I have the same problem on a Camino, and have had for a long time. I have to ensure the autopilot which provides heading sentence is switched on first and stabilises, before Ais is switched on. Default camino is North heading, marine traffic will show that heading while computing cog from GPS.
 
I have the same problem on a Camino, and have had for a long time. I have to ensure the autopilot which provides heading sentence is switched on first and stabilises, before Ais is switched on. Default camino is North heading, marine traffic will show that heading while computing cog from GPS.
That is very interesting - I wonder if mine is doing the same and the update success was a coincidence.
 
Another weekend on the boat. I fired up the instruments and the VHF at the same time and headed north. It appeared that we were on a permanent heading of 0deg whenever I looked at MarineTraffic. However when I headed south all looked good - until the last mile. I tried firing up the autopilot first, tried resetting the AIS unit a few times. Nothing worked. I've decided that I've spent so long mucking about with it that I just need to make the AIS unit's comms unidirectional. I bought a conversion device today which will take the AIS output, convert it to NMEA 2000, and then send it to the NMEA 2000 backbone. The beauty is that it will not feed heading data back into the AIS device. I know it's a fudge but I've bought a conversion unit that will transmit all data on wifi, so my iPad can see the AIS output too.
 
This is similar to the problem that I used to have until I set the system's definitive COG data source rather than letting it choose automatically.
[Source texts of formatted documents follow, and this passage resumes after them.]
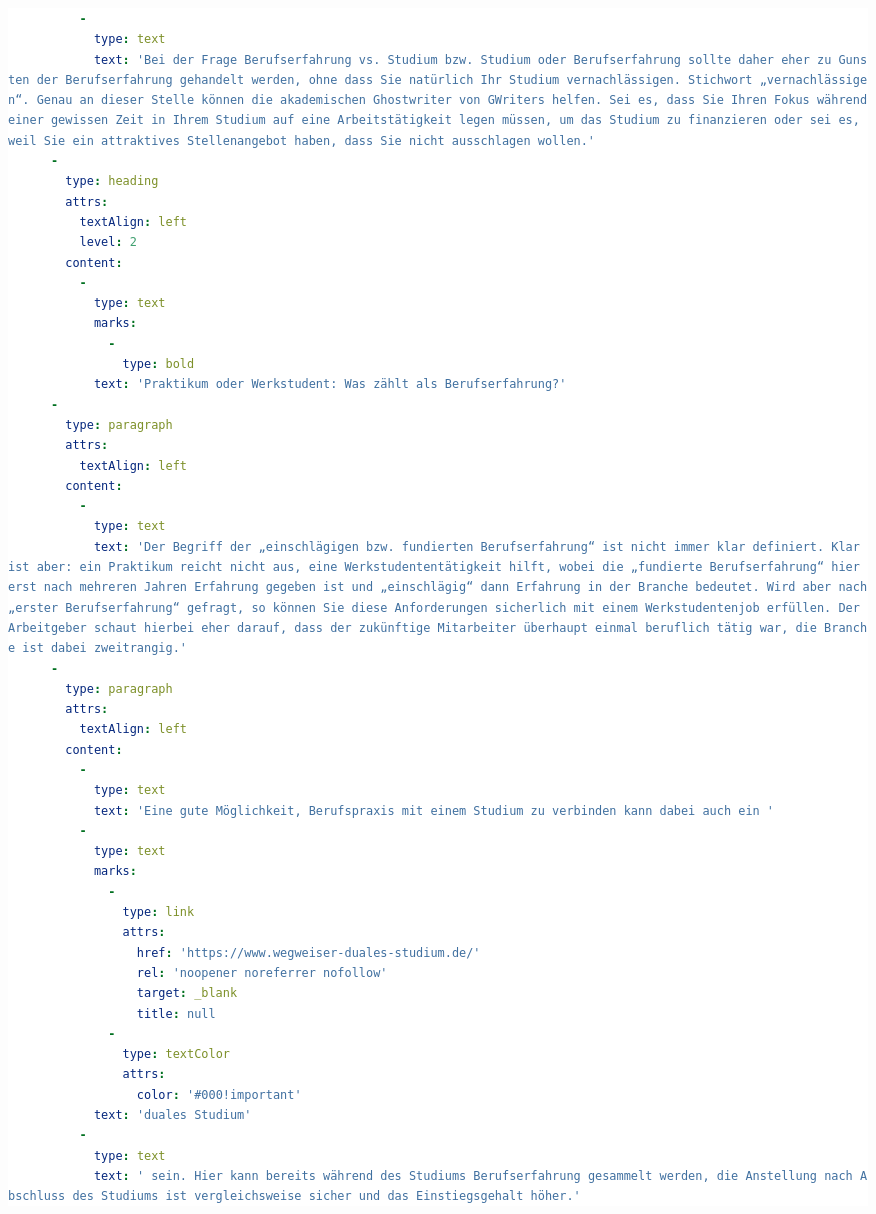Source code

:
 ```yaml
          -
            type: text
            text: 'Bei der Frage Berufserfahrung vs. Studium bzw. Studium oder Berufserfahrung sollte daher eher zu Gunsten der Berufserfahrung gehandelt werden, ohne dass Sie natürlich Ihr Studium vernachlässigen. Stichwort „vernachlässigen“. Genau an dieser Stelle können die akademischen Ghostwriter von GWriters helfen. Sei es, dass Sie Ihren Fokus während einer gewissen Zeit in Ihrem Studium auf eine Arbeitstätigkeit legen müssen, um das Studium zu finanzieren oder sei es, weil Sie ein attraktives Stellenangebot haben, dass Sie nicht ausschlagen wollen.'
      -
        type: heading
        attrs:
          textAlign: left
          level: 2
        content:
          -
            type: text
            marks:
              -
                type: bold
            text: 'Praktikum oder Werkstudent: Was zählt als Berufserfahrung?'
      -
        type: paragraph
        attrs:
          textAlign: left
        content:
          -
            type: text
            text: 'Der Begriff der „einschlägigen bzw. fundierten Berufserfahrung“ ist nicht immer klar definiert. Klar ist aber: ein Praktikum reicht nicht aus, eine Werkstudententätigkeit hilft, wobei die „fundierte Berufserfahrung“ hier erst nach mehreren Jahren Erfahrung gegeben ist und „einschlägig“ dann Erfahrung in der Branche bedeutet. Wird aber nach „erster Berufserfahrung“ gefragt, so können Sie diese Anforderungen sicherlich mit einem Werkstudentenjob erfüllen. Der Arbeitgeber schaut hierbei eher darauf, dass der zukünftige Mitarbeiter überhaupt einmal beruflich tätig war, die Branche ist dabei zweitrangig.'
      -
        type: paragraph
        attrs:
          textAlign: left
        content:
          -
            type: text
            text: 'Eine gute Möglichkeit, Berufspraxis mit einem Studium zu verbinden kann dabei auch ein '
          -
            type: text
            marks:
              -
                type: link
                attrs:
                  href: 'https://www.wegweiser-duales-studium.de/'
                  rel: 'noopener noreferrer nofollow'
                  target: _blank
                  title: null
              -
                type: textColor
                attrs:
                  color: '#000!important'
            text: 'duales Studium'
          -
            type: text
            text: ' sein. Hier kann bereits während des Studiums Berufserfahrung gesammelt werden, die Anstellung nach Abschluss des Studiums ist vergleichsweise sicher und das Einstiegsgehalt höher.'
```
I don't really understand what you're saying. What's a Course Over Ground data source? I can understand a heading data source, but the COG device is surely the GPS? The McMurdo (like most Class B transponders, I think) relies on its own GPS signal rather than picking up one from the network. Can you be more specific about what you mean by 'the system' and the 'COG data source'? Thanks.
 
Quick thread update - Quark Electronics converter fitted and the AIS unit now transmits unidirectional AIS data to the converter and can't see the NMEA 2k network any more. It seems to have done the trick and I now get the bonus of having WiFi enabled AIS data available to my phone and iPad through WiFi... see screenshot below from my phone. Hopefully a good result for little outlay on the Quark kit.